"A thoroughly delightful collection of John Burroughs's famous essays. The selection is gleaned from seven of his best-known books beginning with an essay on the Adirondacks from Wake Robin (1871) and concluding with a piece about Yosemite from Time and Change (1912). . . . A timely compilation of the works of one of our most influential naturalists."—Booklist
John Burroughs is generally credited with having popularized the American nature essay as a literary genre. He journeyed to Yellowstone with President Theodore Roosevelt and hiked around the Grand Canyon and the Yosemite Valley with John Muir.
Collected here are natural history essays from the books that span Burroughs’s most productive years, from 1871 to 1912. In these essays, Burroughs writes of the seasons, of his beloved Catskill Mountains, the Adirondacks, the Maine woods, and the far west of Yosemite and coastal Alaska.

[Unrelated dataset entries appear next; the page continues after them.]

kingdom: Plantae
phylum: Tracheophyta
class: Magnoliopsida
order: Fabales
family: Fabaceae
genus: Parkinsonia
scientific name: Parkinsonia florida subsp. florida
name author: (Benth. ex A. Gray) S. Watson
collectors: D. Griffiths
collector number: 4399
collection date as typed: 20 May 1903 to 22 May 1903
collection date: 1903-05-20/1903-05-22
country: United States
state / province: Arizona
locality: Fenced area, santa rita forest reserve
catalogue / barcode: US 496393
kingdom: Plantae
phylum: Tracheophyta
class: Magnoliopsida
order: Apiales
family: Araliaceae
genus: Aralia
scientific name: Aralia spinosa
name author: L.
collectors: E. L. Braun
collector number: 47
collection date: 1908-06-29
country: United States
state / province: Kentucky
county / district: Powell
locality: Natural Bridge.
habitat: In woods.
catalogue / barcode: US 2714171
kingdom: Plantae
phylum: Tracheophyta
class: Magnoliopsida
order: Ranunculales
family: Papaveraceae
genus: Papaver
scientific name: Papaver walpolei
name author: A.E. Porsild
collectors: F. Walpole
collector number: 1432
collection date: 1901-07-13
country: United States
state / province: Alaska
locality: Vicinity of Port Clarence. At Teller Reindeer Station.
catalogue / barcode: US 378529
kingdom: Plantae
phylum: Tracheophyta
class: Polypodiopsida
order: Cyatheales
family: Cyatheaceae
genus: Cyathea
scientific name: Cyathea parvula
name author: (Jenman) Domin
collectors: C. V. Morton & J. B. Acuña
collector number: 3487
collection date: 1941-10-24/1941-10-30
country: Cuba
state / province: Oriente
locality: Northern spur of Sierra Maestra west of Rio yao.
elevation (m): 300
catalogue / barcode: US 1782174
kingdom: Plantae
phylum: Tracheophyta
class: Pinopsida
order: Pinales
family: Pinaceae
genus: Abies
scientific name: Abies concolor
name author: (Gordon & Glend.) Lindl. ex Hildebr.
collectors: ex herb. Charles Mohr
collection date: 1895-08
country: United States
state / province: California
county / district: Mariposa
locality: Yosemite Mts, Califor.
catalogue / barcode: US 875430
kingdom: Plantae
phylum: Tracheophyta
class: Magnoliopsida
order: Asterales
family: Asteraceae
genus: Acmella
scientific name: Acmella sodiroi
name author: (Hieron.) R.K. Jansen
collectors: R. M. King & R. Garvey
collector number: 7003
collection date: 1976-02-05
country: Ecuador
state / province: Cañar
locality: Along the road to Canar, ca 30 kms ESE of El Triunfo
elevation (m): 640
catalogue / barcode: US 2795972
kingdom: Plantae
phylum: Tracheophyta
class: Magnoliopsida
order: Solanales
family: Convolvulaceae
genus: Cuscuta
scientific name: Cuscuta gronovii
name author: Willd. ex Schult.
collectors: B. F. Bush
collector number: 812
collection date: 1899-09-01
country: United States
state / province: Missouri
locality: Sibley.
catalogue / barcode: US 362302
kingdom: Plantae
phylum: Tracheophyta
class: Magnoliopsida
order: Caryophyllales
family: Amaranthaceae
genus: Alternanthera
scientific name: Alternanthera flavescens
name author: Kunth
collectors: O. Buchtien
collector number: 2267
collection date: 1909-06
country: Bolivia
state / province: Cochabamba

Burroughs set the tone for a literary tradition that continues today. As Richard F. Fleck notes in the introduction: “Surely all American nature writers owe some debt to John Burroughs who takes the reader along the trail and gives him the sight, sound, and scent of the deep woods.”
John Burroughs was the naturalist of the Catskills and friend and contemporary of John Muir.
Richard F. Fleck, dean of arts and humanities at the Community College of Denver, is the author of Where Land ls Mostly Sky: Essays on the American West.